The Strategy establishes guidelines for member states to address the transnational drug problem in an integrated manner, with full respect and consideration for human rights, gender, cultural context, and social inclusion. The document streamlines and focuses efforts to address fundamental drug control challenges in the Hemisphere, offering a robust section on core principles critical to upholding international law, prioritizing public health and safety through evidence-based policies and combatting criminality through effective and collaborative law enforcement.

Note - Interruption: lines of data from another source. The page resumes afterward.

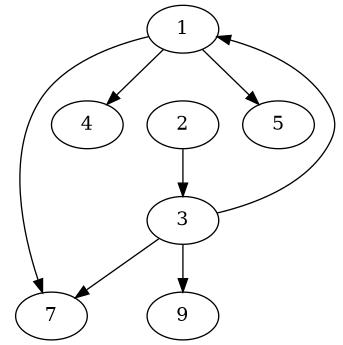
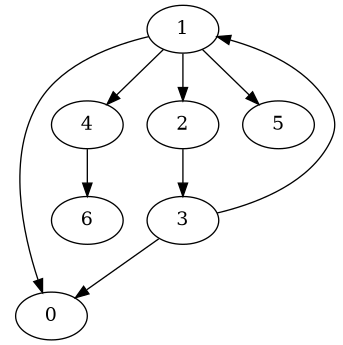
  digraph {
    1
    2
-   7
+   7 [label=0]
    4
    5
    3
-   9
+   6
+   1 -> 2
    1 -> 7
    1 -> 4
    1 -> 5
    2 -> 3
+   4 -> 6
    3 -> 1
    3 -> 7
-   3 -> 9
  }
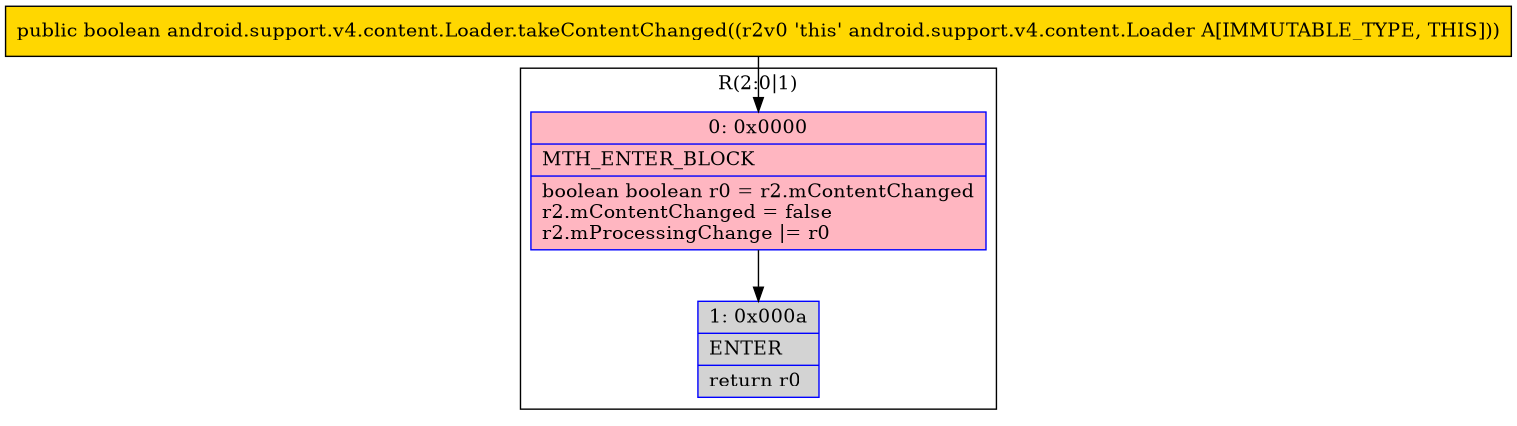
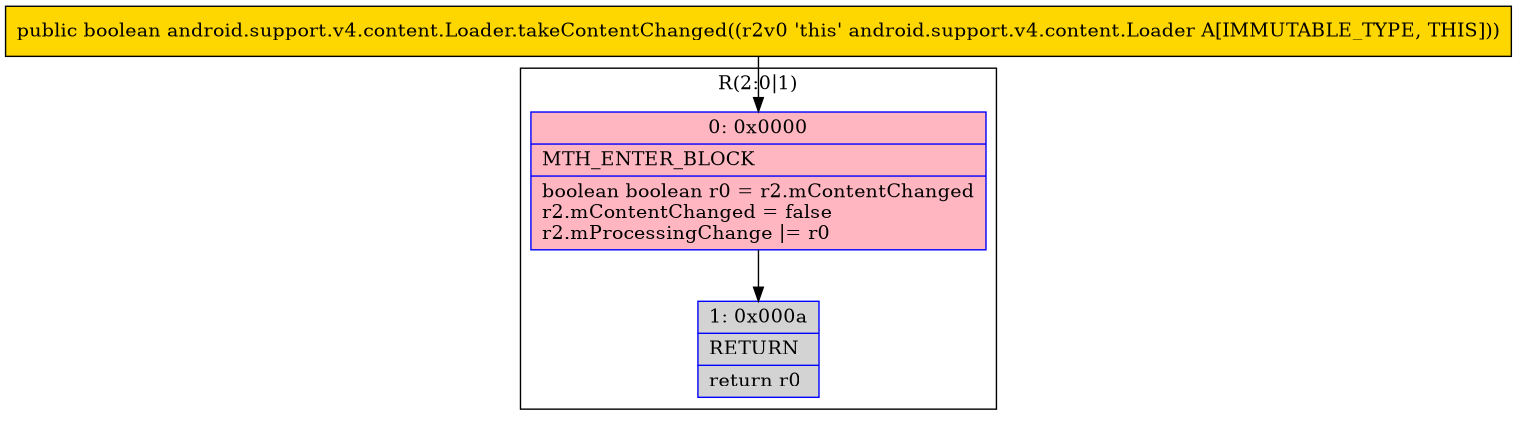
  digraph {
    node [color=blue shape=record style=filled]
    n1 [label="{0\:\ 0x0000|MTH_ENTER_BLOCK\l|boolean boolean r0 = r2.mContentChanged\lr2.mContentChanged = false\lr2.mProcessingChange \|= r0\l}" fillcolor=lightpink]
-   n2 [label="{1\:\ 0x000a|ENTER\l|return r0\l}" fillcolor=lightgrey]
+   n2 [label="{1\:\ 0x000a|RETURN\l|return r0\l}" fillcolor=lightgrey]
    n3 [label="{public boolean android.support.v4.content.Loader.takeContentChanged((r2v0 'this' android.support.v4.content.Loader A[IMMUTABLE_TYPE, THIS])) }" fillcolor=gold color=""]
    subgraph cluster_1 {
      label="R(2:0|1)"
      n1
      n2
    }
    n1 -> n2
    n3 -> n1
  }
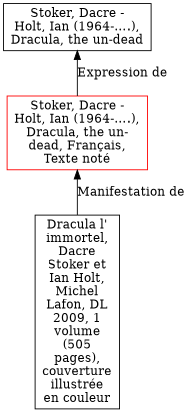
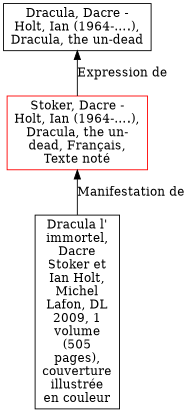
  digraph {
    rankdir=BT
    node [align=left shape=rect]
    n1 [color=red label="Stoker, Dacre -\nHolt, Ian (1964-….),\nDracula, the un-\ndead, Français,\nTexte noté"]
-   n2 [label="Stoker, Dacre -\nHolt, Ian (1964-….),\nDracula, the un-dead"]
+   n2 [label="Dracula, Dacre -\nHolt, Ian (1964-….),\nDracula, the un-dead"]
    n3 [label="Dracula l'\nimmortel,\nDacre\nStoker et\nIan Holt,\nMichel\nLafon, DL\n2009, 1\nvolume\n(505\npages),\ncouverture\nillustrée\nen couleur"]
    n1 -> n2 [label="Expression de"]
    n3 -> n1 [label="Manifestation de"]
  }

These elements include considering the specific needs of at-risk populations, protecting the safety of individuals, societies, and communities, as well as the importance of civil society participation to the development and implementation of drug policies. Additionally, the new Strategy considers emerging challenges such as the changing modalities of drug trafficking and the expanded use of non-scheduled precursor chemicals in illicit drug production.
The Secretary-General of the OAS, Luis Almagro, called the Hemispheric Drug Strategy one of the most important drug-related documents of this decade for member states. “It represents a political commitment by countries to address the drug problem and defends the principles and basic rights of individuals and families affected by drugs,” said Almagro.
During CICAD’s 68th regular session, Colombian foreign minister Claudia Blum, welcomed that CICAD member states had approved by consensus the new Hemispheric Drug Strategy and its Plan of Action 2021-2025, and encouraged member states to align their national strategies with these new documents, with CICAD’s technical support.
In turn, Colombia’s minister of justice, Wilson Ruiz, stated: “We look forward to the opportunity the Strategy will offer to strengthen and increase the coherence of regional cooperation and coordination at every level.” Colombia is the chair of CICAD for the 2020-2021 period.
The Plan of Action 2021-2025 will help member states implement the Strategy using operationally-driven action items related to institutional strengthening; measures of prevention, treatment, and recovery support; measures to control and counter the illicit cultivation, production, trafficking, and distribution of drugs, and to address their causes and consequences; research, information, monitoring and evaluation; and international cooperation.
The Plan of Action outlines objectives to consider when designing national drug policies, taking into account the unique challenges faced by each member state.
The Strategy and Plan of Action reflect and advance the spirit and intent of the outcome document of the Special Session of the United Nations General Assembly on the World Drug Problem (UNGASS) 2016, calling for a balanced approach to international drug policy, as well as the UN’s 2030 Agenda on Sustainable Development and other international commitments undertaken by member states. Approved by consensus, they reflect the constructive understanding of the most pressing regional drug control challenges together with approaches for prioritizing action to address them.
The OAS’ Multilateral Evaluation Mechanism (MEM) will follow up on the progress made by member states to implement both the new Strategy and the Plan of Action during its eighth evaluation round. The MEM is the OAS’ unique hemispheric instrument to evaluate national drug policies.
Country reports and hemispheric briefs are due to be published on measures of prevention, treatment, and recovery support (2021); measures to control and counter the illicit cultivation, production, trafficking, and distribution of drugs, and to address their causes and consequences (2022) and institutional strengthening; research, information, monitoring, and evaluation; and international cooperation (2023), with comprehensive national reports on all thematic areas to be released in 2024.